Problem to solve: Scan the records below. List lines holding "البيانية".

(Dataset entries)
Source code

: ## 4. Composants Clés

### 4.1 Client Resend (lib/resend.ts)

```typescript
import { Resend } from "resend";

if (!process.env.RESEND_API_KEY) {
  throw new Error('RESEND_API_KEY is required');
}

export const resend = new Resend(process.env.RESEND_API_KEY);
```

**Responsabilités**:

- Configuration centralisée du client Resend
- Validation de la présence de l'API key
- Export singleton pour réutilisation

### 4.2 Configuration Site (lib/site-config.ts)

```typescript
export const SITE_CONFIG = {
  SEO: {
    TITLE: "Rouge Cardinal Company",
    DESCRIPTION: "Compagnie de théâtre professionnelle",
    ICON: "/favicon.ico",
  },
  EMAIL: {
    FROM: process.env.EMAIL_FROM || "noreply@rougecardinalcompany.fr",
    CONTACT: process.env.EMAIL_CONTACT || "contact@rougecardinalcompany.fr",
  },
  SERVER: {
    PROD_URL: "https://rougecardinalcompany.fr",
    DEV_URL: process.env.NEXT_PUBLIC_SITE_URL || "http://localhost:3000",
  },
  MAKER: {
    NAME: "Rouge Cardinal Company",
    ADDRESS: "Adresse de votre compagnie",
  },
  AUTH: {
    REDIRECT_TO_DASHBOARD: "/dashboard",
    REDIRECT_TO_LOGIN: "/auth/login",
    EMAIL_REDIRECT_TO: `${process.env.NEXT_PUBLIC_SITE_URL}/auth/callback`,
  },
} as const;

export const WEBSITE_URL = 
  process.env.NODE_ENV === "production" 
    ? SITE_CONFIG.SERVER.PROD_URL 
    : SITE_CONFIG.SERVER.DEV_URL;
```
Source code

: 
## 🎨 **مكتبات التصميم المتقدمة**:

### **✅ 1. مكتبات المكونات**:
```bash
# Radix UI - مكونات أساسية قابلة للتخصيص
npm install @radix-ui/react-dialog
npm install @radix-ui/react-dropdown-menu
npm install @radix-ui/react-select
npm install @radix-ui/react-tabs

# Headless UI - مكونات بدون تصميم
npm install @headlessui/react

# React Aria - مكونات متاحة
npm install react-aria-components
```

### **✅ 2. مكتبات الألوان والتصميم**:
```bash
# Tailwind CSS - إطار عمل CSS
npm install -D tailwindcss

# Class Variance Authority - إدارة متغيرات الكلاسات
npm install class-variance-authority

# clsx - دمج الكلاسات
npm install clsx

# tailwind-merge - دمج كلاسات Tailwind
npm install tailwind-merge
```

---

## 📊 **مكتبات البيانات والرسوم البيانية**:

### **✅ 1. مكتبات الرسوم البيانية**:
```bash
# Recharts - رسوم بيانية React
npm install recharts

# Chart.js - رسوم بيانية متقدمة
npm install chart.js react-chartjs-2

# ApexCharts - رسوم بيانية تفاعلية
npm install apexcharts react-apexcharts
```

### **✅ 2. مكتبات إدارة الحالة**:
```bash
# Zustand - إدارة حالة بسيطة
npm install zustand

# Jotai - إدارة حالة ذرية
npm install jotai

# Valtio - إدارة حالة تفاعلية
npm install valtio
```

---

==

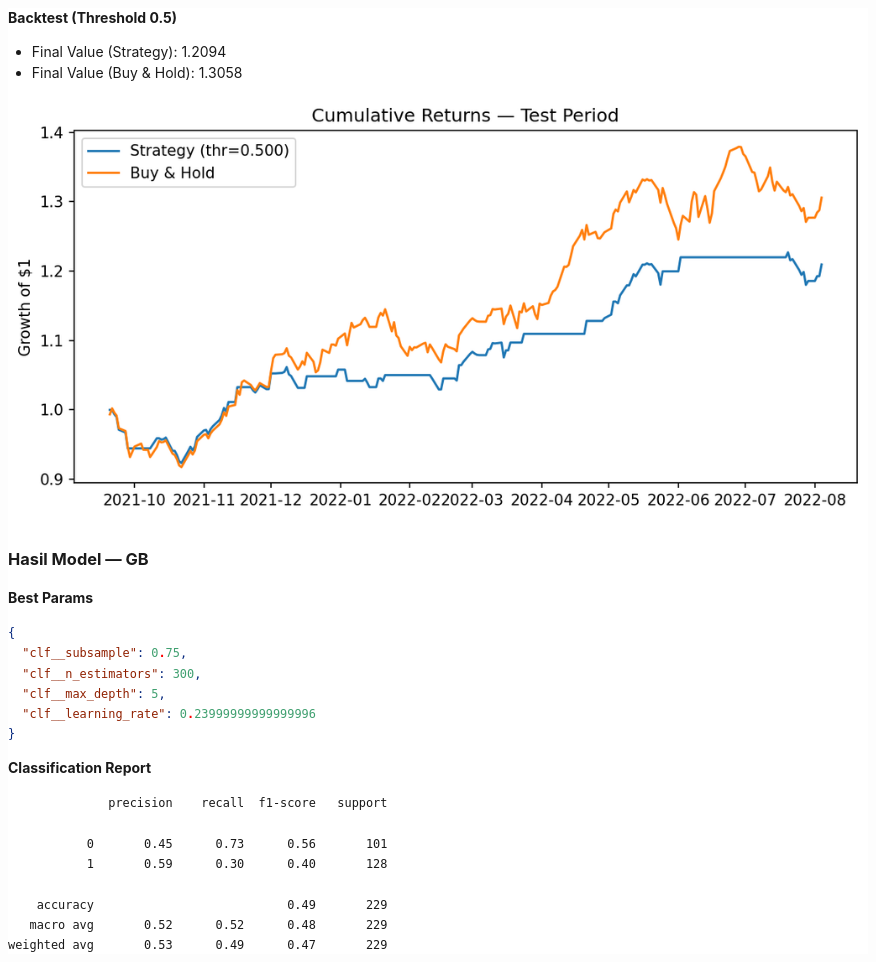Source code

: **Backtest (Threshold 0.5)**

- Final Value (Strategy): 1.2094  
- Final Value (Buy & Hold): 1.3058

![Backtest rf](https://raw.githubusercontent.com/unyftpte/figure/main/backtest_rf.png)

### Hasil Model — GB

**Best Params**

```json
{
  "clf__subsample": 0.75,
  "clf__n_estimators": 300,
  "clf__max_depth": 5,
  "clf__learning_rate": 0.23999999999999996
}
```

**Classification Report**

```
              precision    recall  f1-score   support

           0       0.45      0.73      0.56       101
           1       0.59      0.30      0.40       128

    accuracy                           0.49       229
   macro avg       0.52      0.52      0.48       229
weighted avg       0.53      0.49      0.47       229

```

Written solution:
## 📊 **مكتبات البيانات والرسوم البيانية**:
### **✅ 1. مكتبات الرسوم البيانية**:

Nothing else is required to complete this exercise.